━━ ENTRIES PROVIDED ━━

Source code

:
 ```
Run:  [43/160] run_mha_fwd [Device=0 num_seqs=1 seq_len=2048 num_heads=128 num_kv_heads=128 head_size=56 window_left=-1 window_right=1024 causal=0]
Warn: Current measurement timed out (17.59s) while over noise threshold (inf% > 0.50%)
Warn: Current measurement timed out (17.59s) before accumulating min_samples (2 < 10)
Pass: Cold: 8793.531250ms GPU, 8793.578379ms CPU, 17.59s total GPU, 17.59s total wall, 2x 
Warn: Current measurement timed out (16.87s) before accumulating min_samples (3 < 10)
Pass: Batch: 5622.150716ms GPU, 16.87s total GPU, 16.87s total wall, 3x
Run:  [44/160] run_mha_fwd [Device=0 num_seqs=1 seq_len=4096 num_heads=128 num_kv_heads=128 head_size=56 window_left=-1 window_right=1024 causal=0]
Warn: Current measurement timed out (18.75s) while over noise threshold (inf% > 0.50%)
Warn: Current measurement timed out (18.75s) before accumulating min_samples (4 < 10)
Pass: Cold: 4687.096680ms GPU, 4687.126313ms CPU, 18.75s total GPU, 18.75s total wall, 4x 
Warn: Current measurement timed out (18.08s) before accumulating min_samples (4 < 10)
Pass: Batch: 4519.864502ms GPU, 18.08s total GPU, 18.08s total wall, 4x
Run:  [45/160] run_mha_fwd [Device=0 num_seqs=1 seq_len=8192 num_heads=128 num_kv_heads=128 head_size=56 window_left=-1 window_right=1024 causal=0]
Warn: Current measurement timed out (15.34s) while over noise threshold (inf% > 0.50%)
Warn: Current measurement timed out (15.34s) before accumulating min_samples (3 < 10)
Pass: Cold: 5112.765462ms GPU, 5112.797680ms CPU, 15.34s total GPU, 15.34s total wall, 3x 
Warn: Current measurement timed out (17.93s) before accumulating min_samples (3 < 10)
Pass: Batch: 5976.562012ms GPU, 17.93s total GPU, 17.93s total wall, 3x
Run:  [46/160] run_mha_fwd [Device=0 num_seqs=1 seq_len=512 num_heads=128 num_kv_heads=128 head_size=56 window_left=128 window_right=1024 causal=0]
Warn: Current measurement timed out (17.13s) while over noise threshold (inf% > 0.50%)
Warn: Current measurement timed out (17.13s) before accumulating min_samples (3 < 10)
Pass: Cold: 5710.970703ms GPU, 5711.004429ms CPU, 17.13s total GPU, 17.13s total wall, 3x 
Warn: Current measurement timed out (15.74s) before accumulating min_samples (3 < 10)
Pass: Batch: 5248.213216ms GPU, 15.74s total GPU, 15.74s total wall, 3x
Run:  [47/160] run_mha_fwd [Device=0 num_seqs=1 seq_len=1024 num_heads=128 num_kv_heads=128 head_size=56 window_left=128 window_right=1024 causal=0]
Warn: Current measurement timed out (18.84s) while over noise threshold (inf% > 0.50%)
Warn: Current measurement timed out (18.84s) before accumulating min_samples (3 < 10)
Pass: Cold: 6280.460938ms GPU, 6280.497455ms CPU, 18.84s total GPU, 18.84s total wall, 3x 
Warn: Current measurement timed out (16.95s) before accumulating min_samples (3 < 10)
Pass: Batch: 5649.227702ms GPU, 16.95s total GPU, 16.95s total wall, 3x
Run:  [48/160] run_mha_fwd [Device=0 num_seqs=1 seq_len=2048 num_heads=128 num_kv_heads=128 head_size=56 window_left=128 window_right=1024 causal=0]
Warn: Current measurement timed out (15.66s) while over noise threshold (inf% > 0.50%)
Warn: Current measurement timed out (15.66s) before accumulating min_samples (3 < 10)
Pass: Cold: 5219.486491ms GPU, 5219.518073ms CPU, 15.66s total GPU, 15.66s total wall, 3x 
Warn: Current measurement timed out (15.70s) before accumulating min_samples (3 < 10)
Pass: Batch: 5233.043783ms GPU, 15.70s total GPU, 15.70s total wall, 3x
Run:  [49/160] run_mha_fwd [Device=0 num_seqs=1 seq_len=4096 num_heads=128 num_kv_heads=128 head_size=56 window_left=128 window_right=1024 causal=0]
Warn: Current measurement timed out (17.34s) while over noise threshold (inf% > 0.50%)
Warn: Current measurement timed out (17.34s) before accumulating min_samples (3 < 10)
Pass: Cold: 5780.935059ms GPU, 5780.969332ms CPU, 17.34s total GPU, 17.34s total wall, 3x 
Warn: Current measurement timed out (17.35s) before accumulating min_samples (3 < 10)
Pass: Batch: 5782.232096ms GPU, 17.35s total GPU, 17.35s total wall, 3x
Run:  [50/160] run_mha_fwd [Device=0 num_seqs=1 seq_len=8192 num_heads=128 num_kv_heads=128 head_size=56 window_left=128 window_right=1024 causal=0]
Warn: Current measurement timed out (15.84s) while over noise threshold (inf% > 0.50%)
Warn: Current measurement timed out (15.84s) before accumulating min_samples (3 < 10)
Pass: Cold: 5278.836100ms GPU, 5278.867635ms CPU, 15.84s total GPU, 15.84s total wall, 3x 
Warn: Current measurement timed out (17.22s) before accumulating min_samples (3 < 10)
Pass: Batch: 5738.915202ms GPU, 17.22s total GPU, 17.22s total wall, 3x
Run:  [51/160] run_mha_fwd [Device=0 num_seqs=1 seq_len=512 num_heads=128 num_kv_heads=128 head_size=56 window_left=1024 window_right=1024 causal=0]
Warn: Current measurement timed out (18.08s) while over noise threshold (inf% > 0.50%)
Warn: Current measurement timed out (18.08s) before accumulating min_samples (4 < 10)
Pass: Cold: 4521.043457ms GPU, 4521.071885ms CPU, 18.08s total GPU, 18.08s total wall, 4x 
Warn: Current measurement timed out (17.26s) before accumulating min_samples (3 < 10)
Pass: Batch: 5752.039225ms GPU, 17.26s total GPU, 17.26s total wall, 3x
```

━━━
━━ ENTRIES PROVIDED ━━

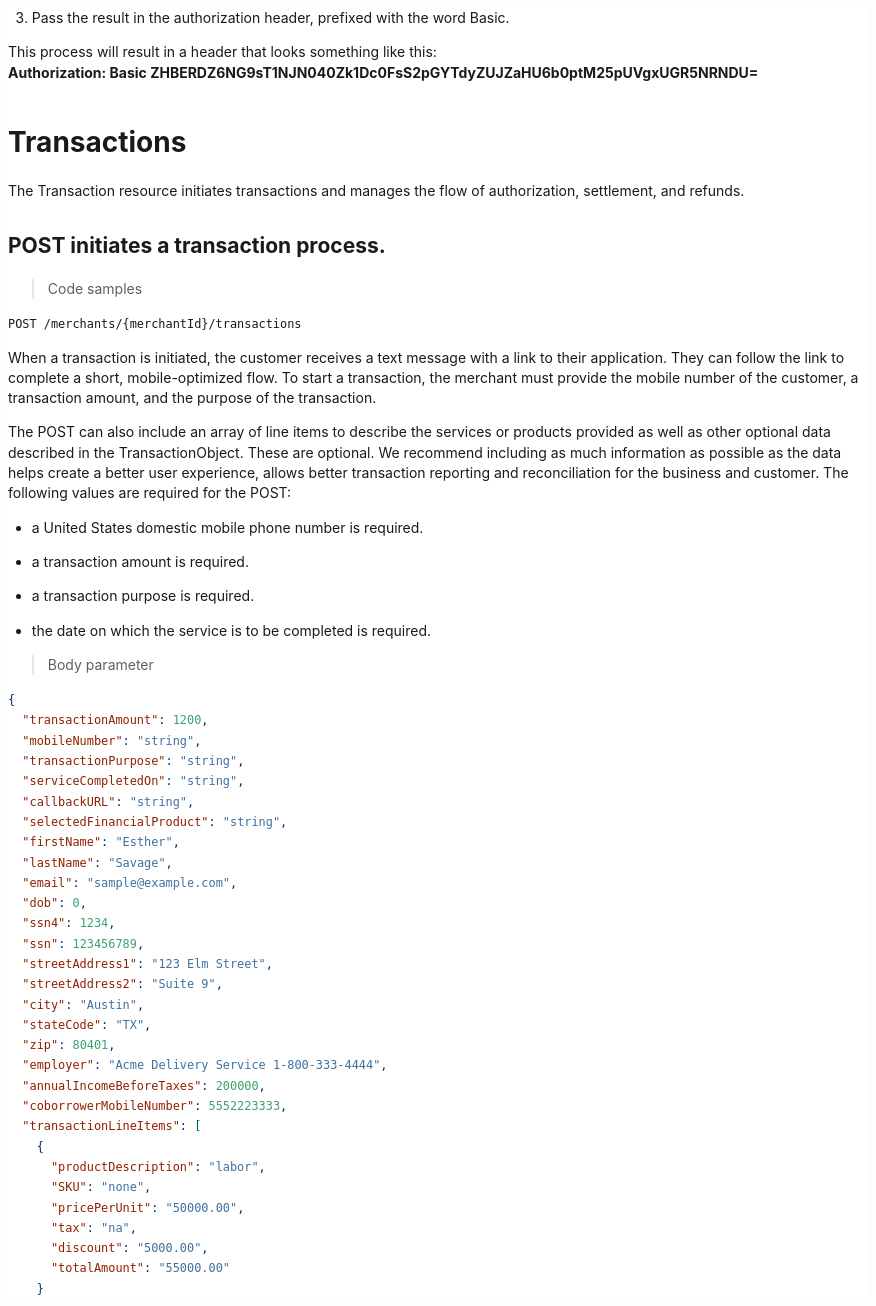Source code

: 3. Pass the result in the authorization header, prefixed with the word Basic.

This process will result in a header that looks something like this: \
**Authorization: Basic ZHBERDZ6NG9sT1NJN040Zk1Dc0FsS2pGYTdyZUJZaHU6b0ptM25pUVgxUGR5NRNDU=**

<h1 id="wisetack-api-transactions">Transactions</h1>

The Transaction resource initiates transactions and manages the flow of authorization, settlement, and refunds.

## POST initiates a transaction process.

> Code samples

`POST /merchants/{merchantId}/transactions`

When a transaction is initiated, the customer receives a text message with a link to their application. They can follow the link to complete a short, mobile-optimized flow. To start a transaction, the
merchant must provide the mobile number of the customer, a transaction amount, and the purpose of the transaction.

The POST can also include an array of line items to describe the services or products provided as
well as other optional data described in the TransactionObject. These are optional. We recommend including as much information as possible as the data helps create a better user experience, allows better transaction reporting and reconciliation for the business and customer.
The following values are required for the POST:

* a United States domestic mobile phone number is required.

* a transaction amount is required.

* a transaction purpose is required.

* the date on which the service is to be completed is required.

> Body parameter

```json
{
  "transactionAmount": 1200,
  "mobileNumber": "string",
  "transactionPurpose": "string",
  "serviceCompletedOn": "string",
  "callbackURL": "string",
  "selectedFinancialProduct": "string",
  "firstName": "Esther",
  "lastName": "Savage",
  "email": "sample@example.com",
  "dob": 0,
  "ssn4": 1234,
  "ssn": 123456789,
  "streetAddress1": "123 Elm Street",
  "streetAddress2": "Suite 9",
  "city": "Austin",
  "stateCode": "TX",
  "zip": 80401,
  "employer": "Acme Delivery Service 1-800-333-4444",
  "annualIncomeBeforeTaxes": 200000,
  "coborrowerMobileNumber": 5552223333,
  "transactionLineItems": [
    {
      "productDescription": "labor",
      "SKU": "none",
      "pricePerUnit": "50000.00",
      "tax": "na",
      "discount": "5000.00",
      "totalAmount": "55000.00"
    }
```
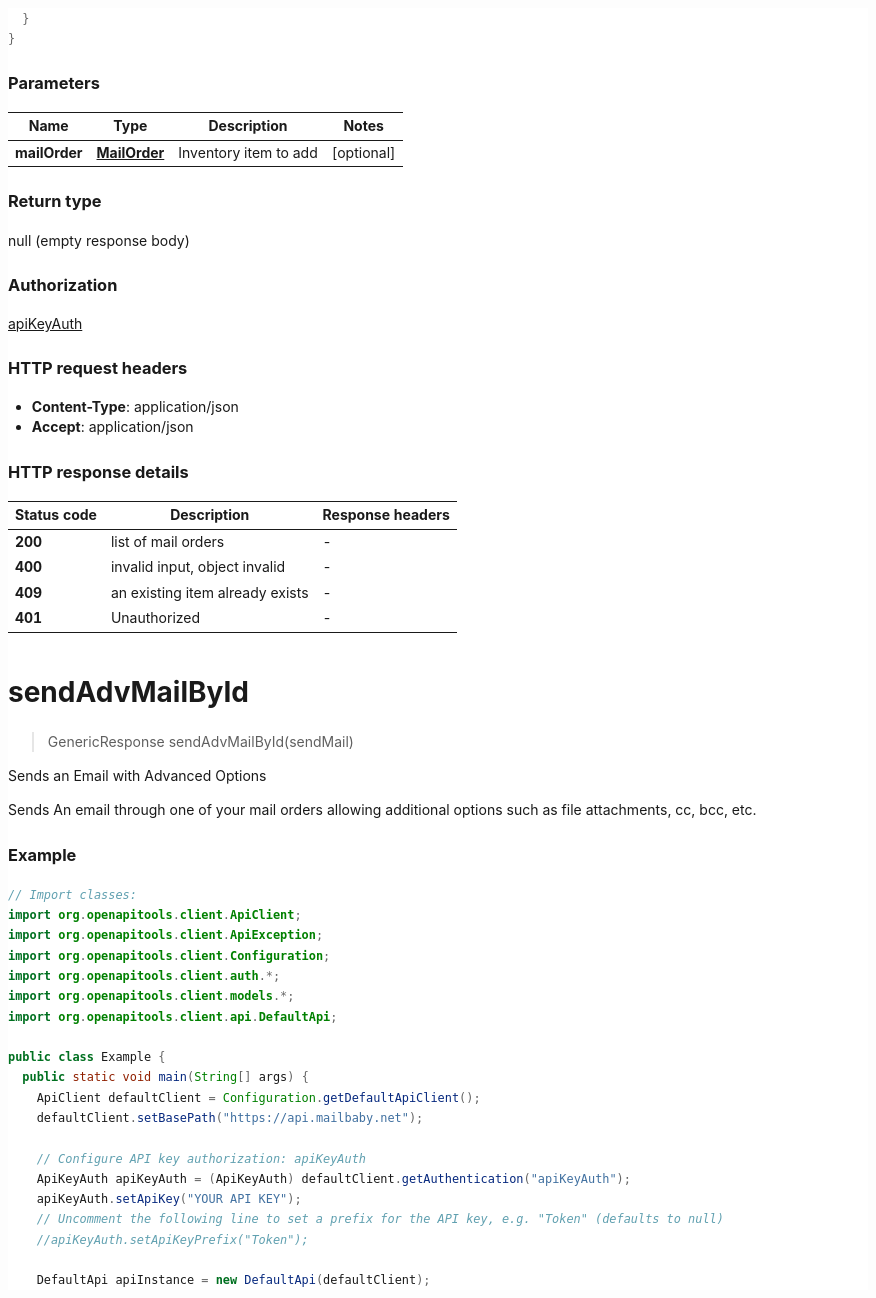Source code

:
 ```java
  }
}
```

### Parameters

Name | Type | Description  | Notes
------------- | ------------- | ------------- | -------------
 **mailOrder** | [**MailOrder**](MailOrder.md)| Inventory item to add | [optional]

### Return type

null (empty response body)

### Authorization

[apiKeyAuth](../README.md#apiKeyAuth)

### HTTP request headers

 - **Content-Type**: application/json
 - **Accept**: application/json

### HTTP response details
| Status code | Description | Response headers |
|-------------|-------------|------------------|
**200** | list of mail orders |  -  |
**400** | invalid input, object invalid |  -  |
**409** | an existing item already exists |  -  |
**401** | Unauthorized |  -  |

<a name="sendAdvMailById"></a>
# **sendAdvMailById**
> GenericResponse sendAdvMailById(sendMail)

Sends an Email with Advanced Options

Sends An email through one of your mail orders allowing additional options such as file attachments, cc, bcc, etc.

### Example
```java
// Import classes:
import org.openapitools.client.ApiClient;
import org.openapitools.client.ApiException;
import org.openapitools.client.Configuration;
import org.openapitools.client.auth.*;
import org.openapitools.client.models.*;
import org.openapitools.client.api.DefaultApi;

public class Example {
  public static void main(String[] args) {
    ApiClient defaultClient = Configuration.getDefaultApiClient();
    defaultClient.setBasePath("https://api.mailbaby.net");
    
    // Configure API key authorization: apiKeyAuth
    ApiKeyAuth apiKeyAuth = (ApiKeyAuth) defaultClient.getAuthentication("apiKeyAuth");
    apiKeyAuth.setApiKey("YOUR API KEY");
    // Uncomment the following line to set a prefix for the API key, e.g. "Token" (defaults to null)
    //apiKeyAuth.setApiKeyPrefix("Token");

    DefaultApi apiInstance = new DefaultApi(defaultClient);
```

━━━
━━ ENTRIES PROVIDED ━━

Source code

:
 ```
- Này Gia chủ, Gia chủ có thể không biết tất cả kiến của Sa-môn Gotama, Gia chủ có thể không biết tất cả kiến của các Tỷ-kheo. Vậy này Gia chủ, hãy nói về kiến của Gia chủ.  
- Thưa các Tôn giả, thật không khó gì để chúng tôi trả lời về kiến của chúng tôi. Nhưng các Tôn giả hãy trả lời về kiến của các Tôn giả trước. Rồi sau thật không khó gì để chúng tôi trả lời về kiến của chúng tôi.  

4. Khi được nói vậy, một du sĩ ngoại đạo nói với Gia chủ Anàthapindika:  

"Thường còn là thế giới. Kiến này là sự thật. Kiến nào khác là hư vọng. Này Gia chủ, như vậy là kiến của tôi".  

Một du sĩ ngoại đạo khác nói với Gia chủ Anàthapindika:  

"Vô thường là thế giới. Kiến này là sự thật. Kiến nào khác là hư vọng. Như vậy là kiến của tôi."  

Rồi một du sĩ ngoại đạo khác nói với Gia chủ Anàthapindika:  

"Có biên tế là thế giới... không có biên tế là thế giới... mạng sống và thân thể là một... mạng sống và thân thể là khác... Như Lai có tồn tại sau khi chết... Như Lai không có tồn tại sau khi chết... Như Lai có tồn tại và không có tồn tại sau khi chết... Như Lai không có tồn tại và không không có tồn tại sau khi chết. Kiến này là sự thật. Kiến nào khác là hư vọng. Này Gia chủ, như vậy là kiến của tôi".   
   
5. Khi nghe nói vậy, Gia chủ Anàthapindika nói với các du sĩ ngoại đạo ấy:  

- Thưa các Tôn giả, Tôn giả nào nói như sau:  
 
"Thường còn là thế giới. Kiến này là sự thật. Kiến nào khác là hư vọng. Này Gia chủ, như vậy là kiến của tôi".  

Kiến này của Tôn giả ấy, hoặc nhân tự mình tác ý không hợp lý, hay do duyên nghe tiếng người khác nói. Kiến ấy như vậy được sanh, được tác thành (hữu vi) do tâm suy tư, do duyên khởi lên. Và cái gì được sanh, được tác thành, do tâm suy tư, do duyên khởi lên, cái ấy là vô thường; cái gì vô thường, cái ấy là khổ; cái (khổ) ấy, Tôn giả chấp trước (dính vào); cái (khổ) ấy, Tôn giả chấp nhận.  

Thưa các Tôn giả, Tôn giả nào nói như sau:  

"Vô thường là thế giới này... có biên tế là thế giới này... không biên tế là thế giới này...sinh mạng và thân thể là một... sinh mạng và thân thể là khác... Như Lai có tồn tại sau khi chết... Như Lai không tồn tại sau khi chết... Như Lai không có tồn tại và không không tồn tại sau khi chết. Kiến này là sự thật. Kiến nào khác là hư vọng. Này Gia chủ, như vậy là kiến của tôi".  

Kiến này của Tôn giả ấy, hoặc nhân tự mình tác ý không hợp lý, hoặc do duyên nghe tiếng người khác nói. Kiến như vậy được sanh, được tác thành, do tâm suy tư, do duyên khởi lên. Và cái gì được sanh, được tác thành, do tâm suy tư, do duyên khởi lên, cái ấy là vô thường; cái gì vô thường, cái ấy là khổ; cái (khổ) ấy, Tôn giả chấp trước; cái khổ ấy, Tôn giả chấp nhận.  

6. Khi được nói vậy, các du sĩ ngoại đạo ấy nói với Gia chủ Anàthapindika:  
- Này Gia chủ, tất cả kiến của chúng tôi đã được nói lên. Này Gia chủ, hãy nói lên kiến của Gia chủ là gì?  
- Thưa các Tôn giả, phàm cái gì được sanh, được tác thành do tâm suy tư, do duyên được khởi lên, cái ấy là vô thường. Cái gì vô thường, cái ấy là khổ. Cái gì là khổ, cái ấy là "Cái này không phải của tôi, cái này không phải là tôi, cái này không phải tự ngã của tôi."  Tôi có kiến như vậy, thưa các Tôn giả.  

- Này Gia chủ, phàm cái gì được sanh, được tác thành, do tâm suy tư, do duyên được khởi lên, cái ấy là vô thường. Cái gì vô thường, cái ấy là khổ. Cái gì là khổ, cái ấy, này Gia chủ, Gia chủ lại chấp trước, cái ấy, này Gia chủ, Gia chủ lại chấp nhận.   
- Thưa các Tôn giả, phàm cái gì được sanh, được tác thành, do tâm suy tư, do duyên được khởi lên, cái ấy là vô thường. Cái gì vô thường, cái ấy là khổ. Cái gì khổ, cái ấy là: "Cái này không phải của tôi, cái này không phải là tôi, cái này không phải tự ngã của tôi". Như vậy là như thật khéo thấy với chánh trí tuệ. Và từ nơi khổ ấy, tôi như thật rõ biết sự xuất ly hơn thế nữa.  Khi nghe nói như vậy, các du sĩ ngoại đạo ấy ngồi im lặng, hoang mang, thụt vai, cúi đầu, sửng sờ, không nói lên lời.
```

━━━

▸ TASK
All lines above in which the word "following" occurs should be identified and copied.

▸ RESPONSE
The following values are required for the POST:
    // Uncomment the following line to set a prefix for the API key, e.g. "Token" (defaults to null)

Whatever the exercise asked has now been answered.